[Exercise objective] The exact lines from the start of the material below through the line holding "left shoulder: (249, 130)" are the answer; return those, pictures excluded.

== Segment start ==

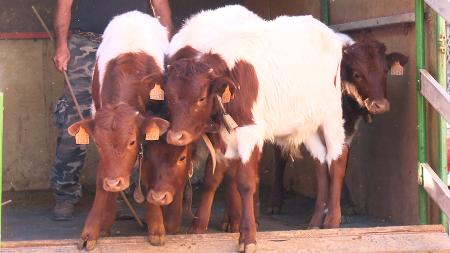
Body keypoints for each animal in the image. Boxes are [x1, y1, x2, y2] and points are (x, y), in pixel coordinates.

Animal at [69, 10, 170, 250]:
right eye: (98, 143)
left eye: (132, 141)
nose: (115, 182)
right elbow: (100, 180)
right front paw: (91, 231)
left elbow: (151, 172)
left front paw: (156, 227)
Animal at [163, 5, 342, 251]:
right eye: (169, 97)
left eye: (201, 98)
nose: (176, 136)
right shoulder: (218, 135)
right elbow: (212, 179)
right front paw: (198, 227)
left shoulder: (249, 130)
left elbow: (246, 182)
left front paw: (247, 235)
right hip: (307, 123)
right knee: (321, 161)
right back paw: (315, 221)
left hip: (332, 113)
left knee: (336, 159)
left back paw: (333, 219)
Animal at [268, 33, 410, 229]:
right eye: (357, 74)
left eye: (385, 70)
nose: (380, 105)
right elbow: (321, 168)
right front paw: (318, 218)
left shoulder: (348, 130)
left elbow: (339, 164)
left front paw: (334, 215)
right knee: (279, 154)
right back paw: (275, 201)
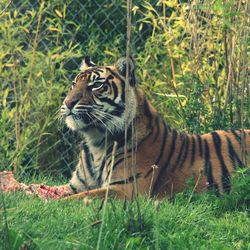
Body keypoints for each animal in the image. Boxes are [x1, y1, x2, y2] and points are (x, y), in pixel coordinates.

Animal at [59, 57, 250, 201]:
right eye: (73, 84)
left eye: (96, 85)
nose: (68, 103)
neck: (96, 142)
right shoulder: (74, 185)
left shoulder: (125, 190)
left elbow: (72, 200)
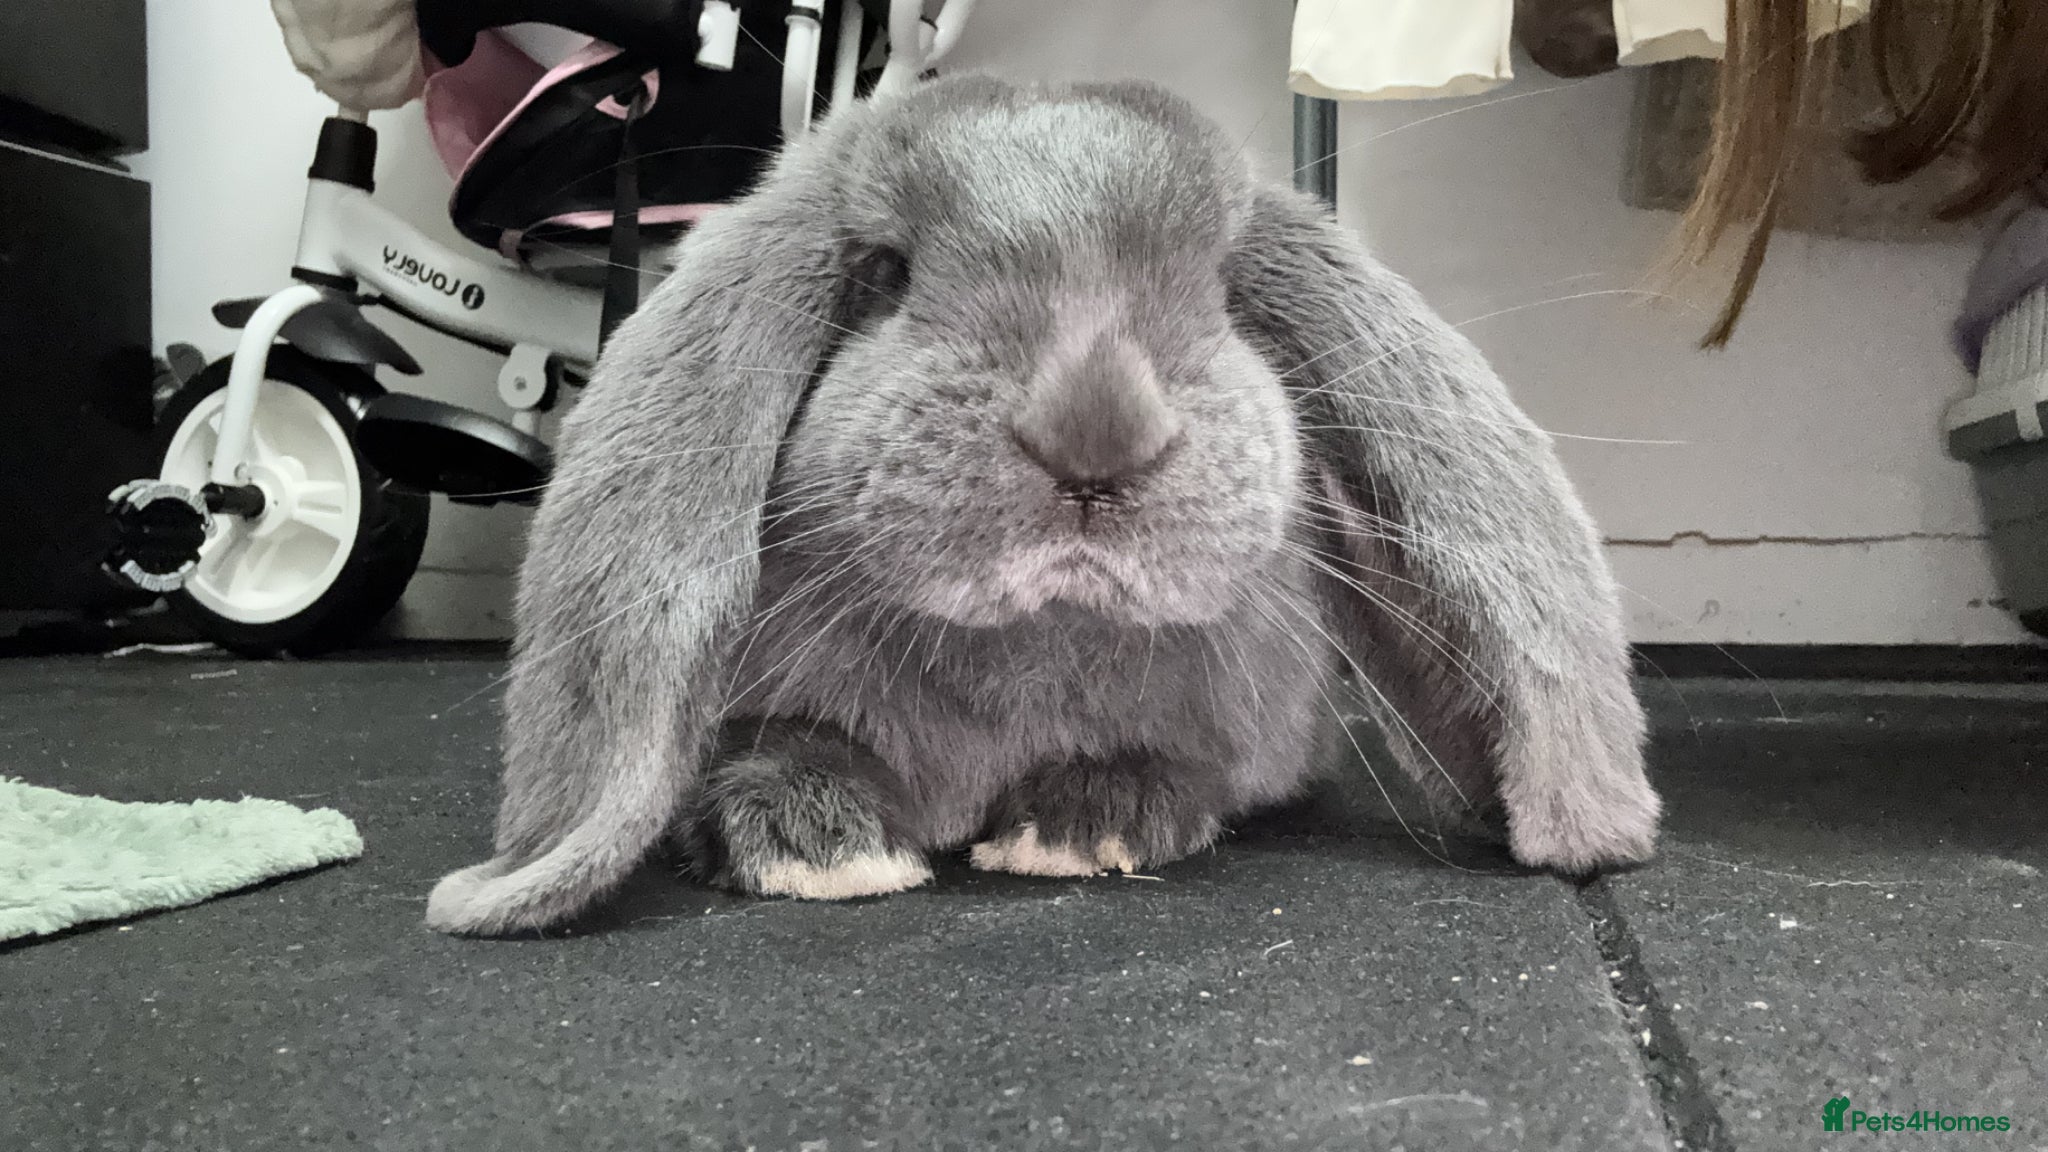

== Segment end ==

[Task response]
Body keypoints for each animal in the image. Boxes are [x1, y1, x2, y2] and points are (x, y), in pixel coordinates.

Animal at [69, 10, 170, 250]:
right eye: (98, 143)
left eye: (132, 141)
nose: (115, 182)
right elbow: (100, 180)
right front paw: (91, 231)
left elbow: (151, 172)
left front paw: (156, 227)
Animal at [163, 5, 342, 251]:
right eye: (169, 97)
left eye: (201, 98)
nose: (176, 136)
right shoulder: (218, 135)
right elbow: (212, 179)
right front paw: (198, 227)
left shoulder: (249, 130)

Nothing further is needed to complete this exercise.